[start of Selected passage]

One of the things that northern gardeners miss the most when gardening in South Florida is spring flowering bulbs. Unfortunately, without some serious special preparation, spring flowering bulbs such as daffodils and tulips won’t grow here. Nevertheless, the big box stores carry them every year. That seems like deceptive sales practices to me. Someone has to know that these things don’t grow here, and that people will buy them thinking they will, and then be disappointed. It’s just a gimmick to get a buck out of gullible snowbirds who don’t know any better.
Although these bulbs won’t grow in South Florida, there are many beautiful flowering bulbs that are great for South Florida gardening. In the Amaryllis family alone, there are 6 different species of bulbs that I find will thrive in my garden. Within these species, there are hundreds of natural and hybridized varieties to suit anyone’s taste.
Amaryllis (Hymenocallis spp.)

[end of Selected passage]

## Task objective
Duplicate the stretch of the passage on flowering bulbs for South Florida gardens from "One of the things" through "know any better.". The listing that follows is separate material and is unrelated to the text.

[start of Data segment]

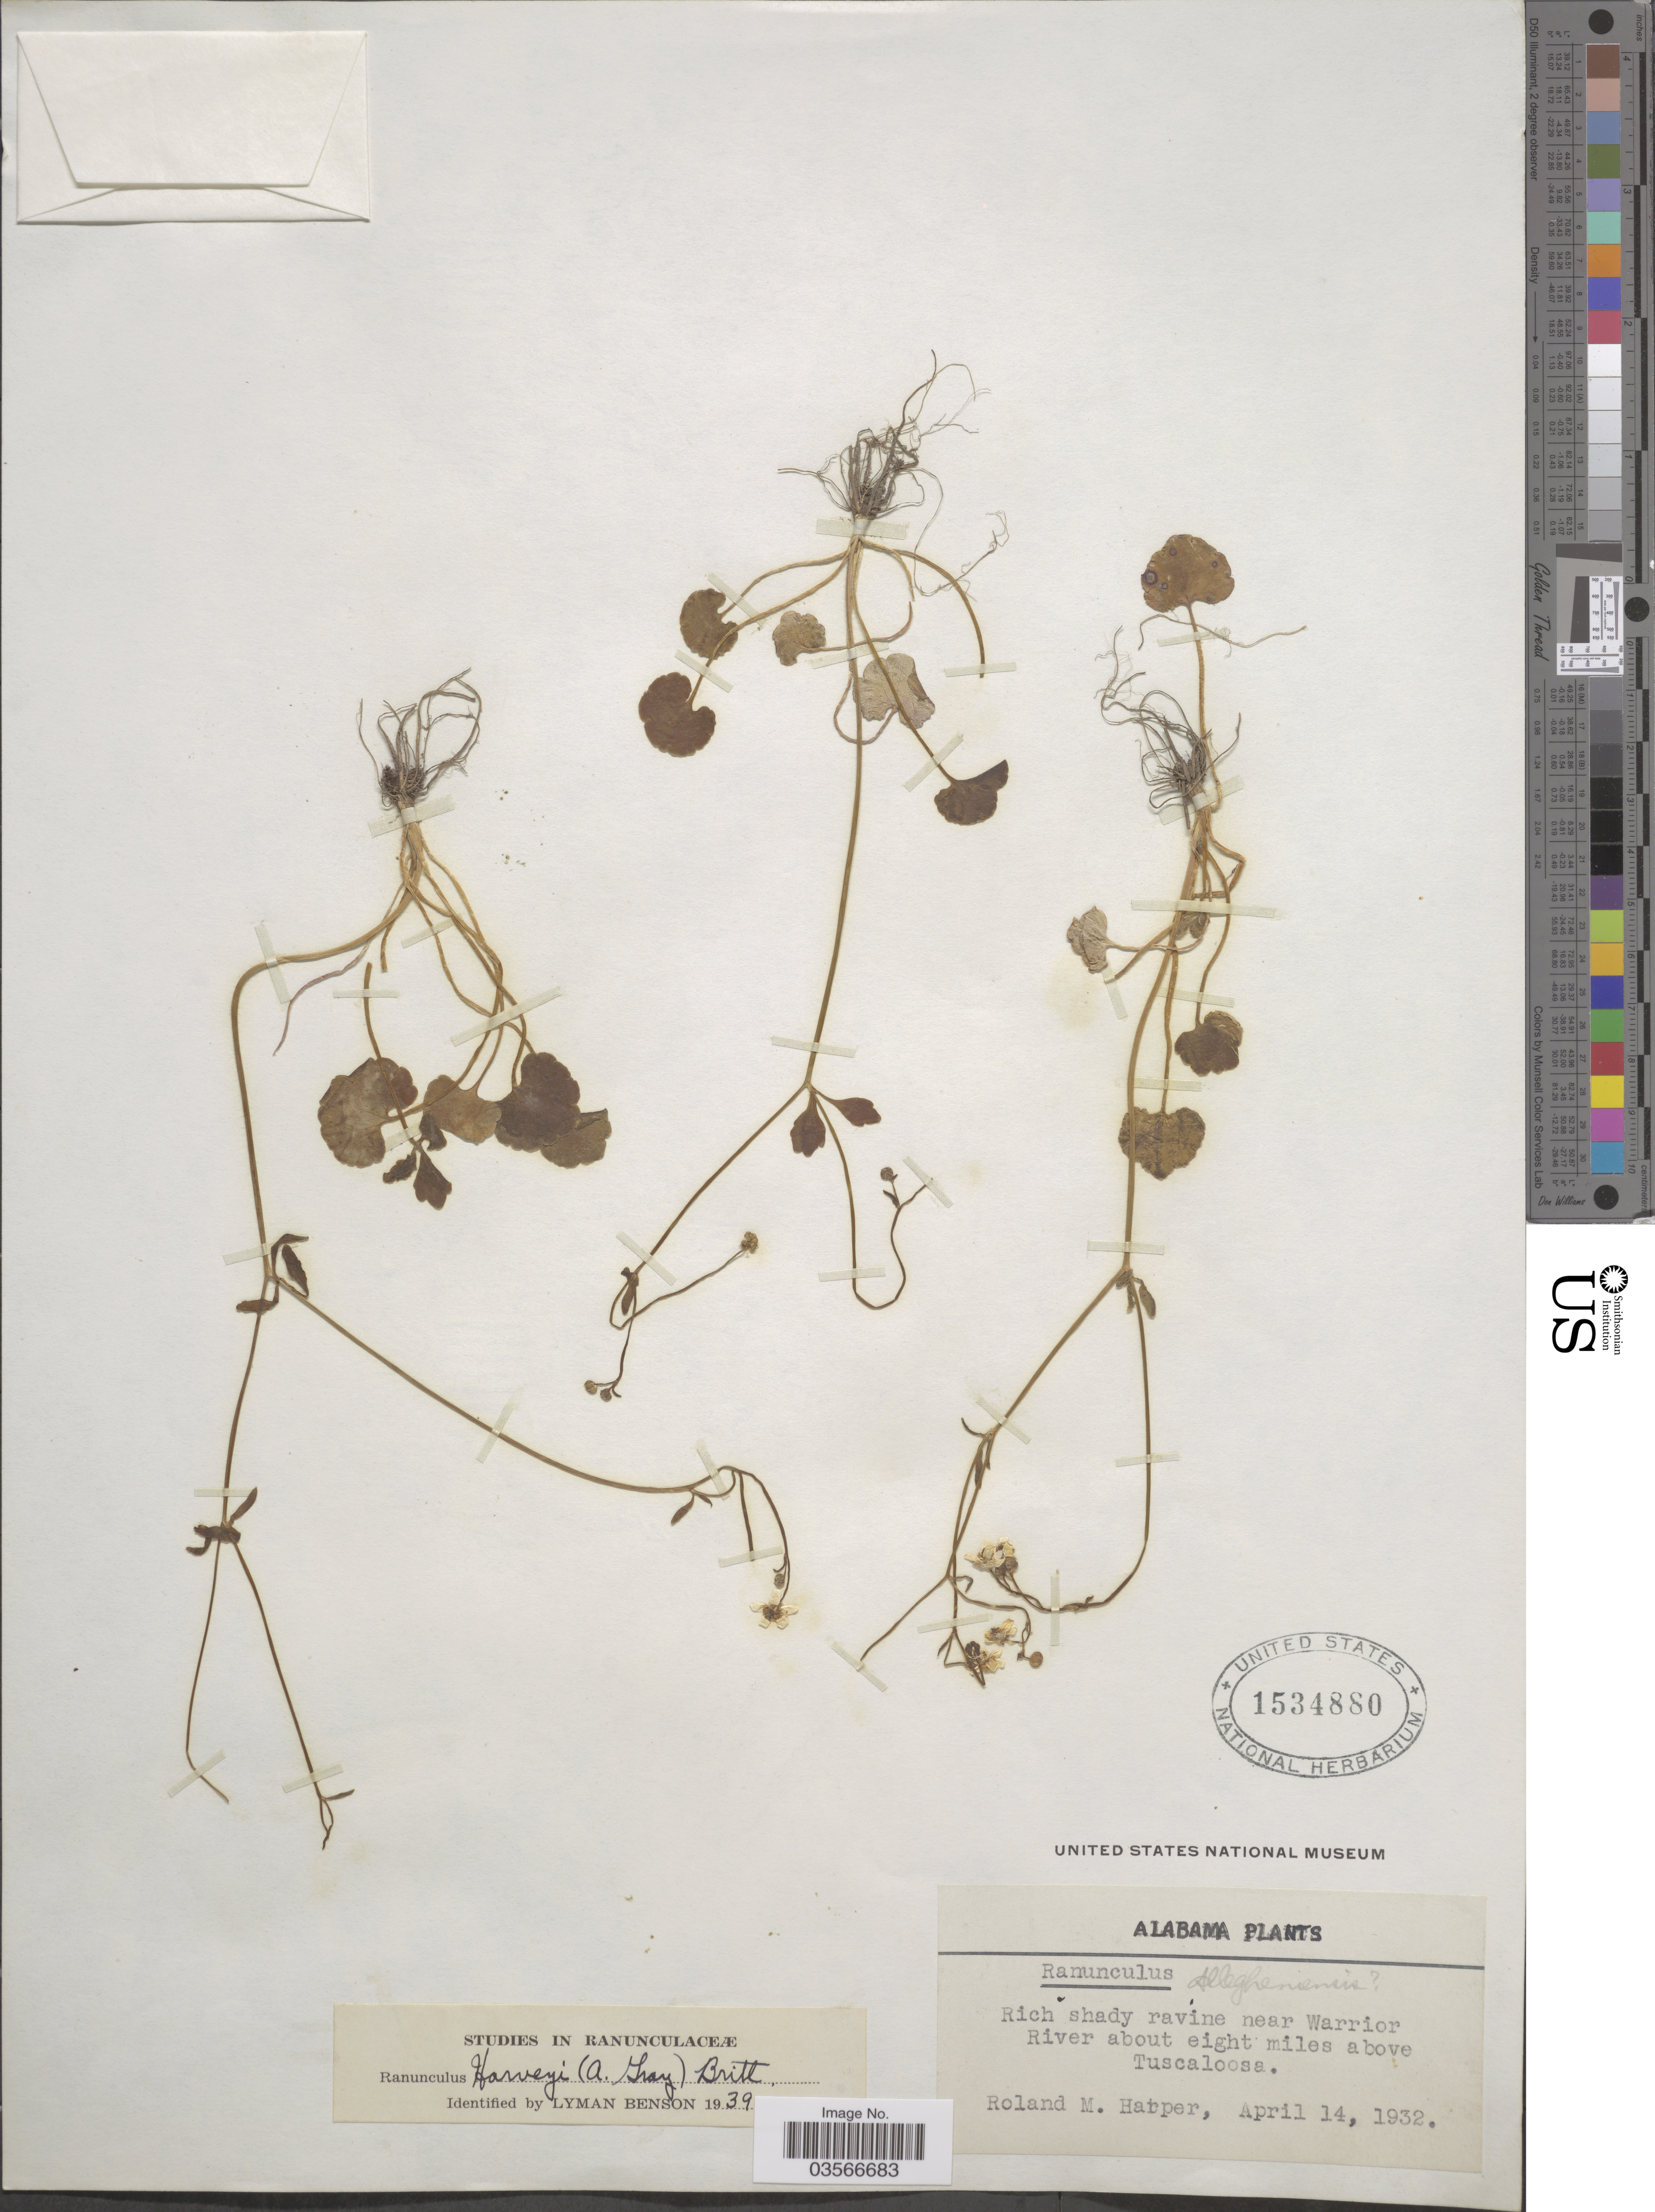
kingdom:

[end of Data segment]

## Output of the exercise
One of the things that northern gardeners miss the most when gardening in South Florida is spring flowering bulbs. Unfortunately, without some serious special preparation, spring flowering bulbs such as daffodils and tulips won’t grow here. Nevertheless, the big box stores carry them every year. That seems like deceptive sales practices to me. Someone has to know that these things don’t grow here, and that people will buy them thinking they will, and then be disappointed. It’s just a gimmick to get a buck out of gullible snowbirds who don’t know any better.